As posited above, a significant portion of the factors that contribute to collision-risk are straightforward. Most would expect that busy, high-speed roads endure a disproportionate number of automobile collisions. What is not straightforward, however, is that the segments that comprise these busy, important roads demonstrate substantial, currently unexplained, variability (Figure 1.2.1).
It is our hypothesis that road characteristics and built environment features play an important role in influencing collision-risk. To test this hypothesis, we encode the network’s physical features, as well as Louisville’s demographic and spatial attributes into our dataset. This will allow us to model the differences in the road network and the degree to which these differences are associated with collision-risk across the city.

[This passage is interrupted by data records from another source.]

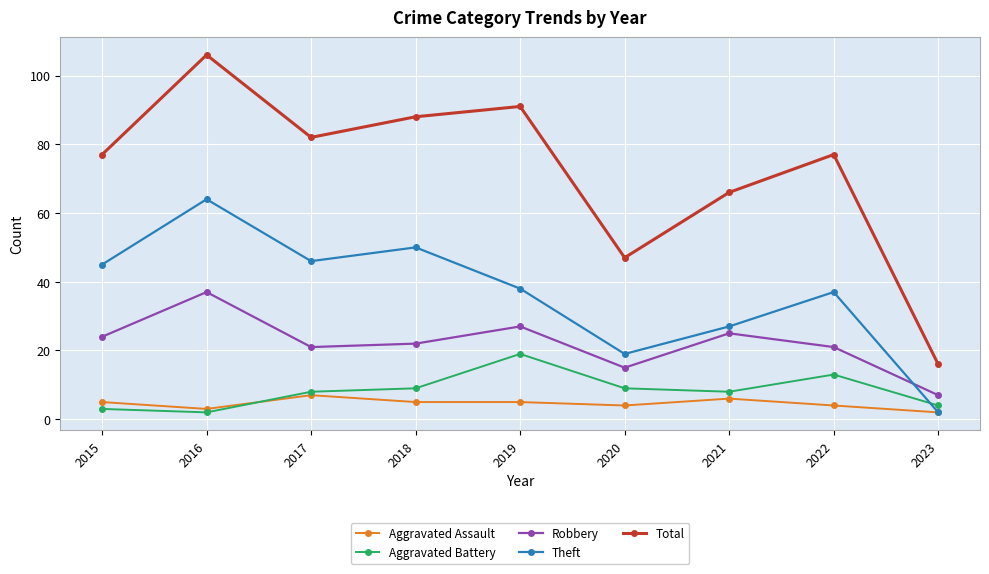

What is the approximate value of Aggravated Battery at 2020?

9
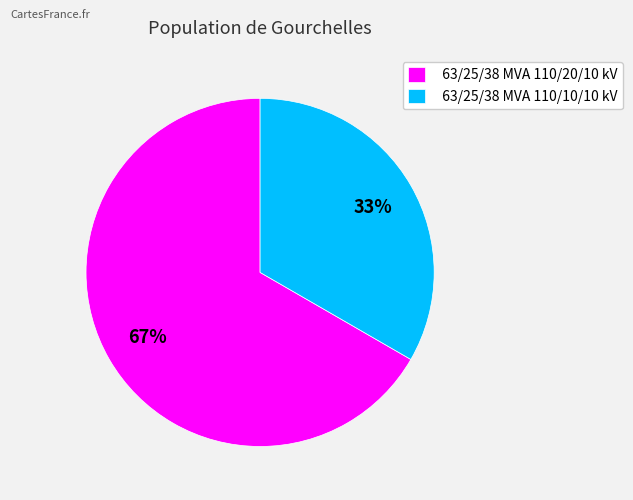

Is the sum of 63/25/38 MVA 110/20/10 kV and 63/25/38 MVA 110/10/10 kV greater than half?

Yes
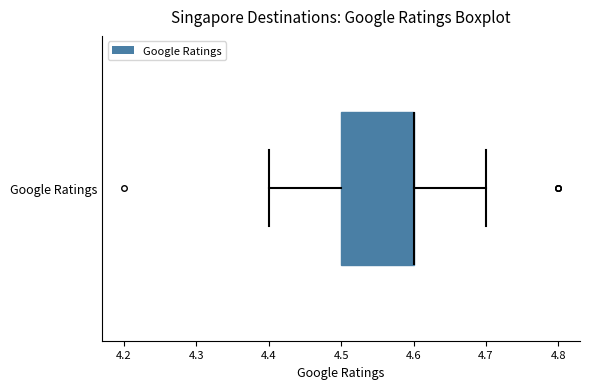

Transcribe this box plot: give where the median line is, the range the box spans, and where the two whiskers end, as read against the x-axis. The values are not printed on the chart, so give them approximately, as read against the axis.

median 4.6 (drawn on the box's right edge), box 4.5 to 4.6, whiskers 4.4 to 4.7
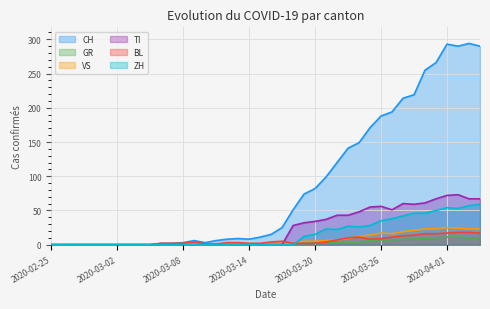

How many times do BL and GR cross each other?

1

Presently, policy officials pursue interventions based on observing the density of collisions after the fact, without a systematic understanding of the reasons why these density differences exist. Our approach seeks to predict where automobile collisions are likely to occur at the segment level based on the characteristics of each segment, thereby providing policymakers with the means to be more proactive in their interventions and their future designs. Additionally, informed by a sense of just how much various categories and individual features are associated with collision-risk, policymakers can streamline their intervention strategies and allocate resources effectively.
Our analysis begins with Louisville’s road network (street-centerlines). The first step in the modeling process is to break this continuous shapefile into segments. Each segment will be treated as an observation in the dataset. Specifically, we broke the network into two district segment types- intersections and roads. All additional data which we collect will be attributed to these road/intersection segments as features in the dataset.
The dependent variable which we will predict for each of the segments is the count of collisions per year. To generate this dependent variable, we used ArcGIS to spatially join the segments and crash locations from 2017, thereby attributing to each segment the number of crashes which occurred closest to that segment in that year. Please see section 2 “Data Collection and Wrangling” for additional details.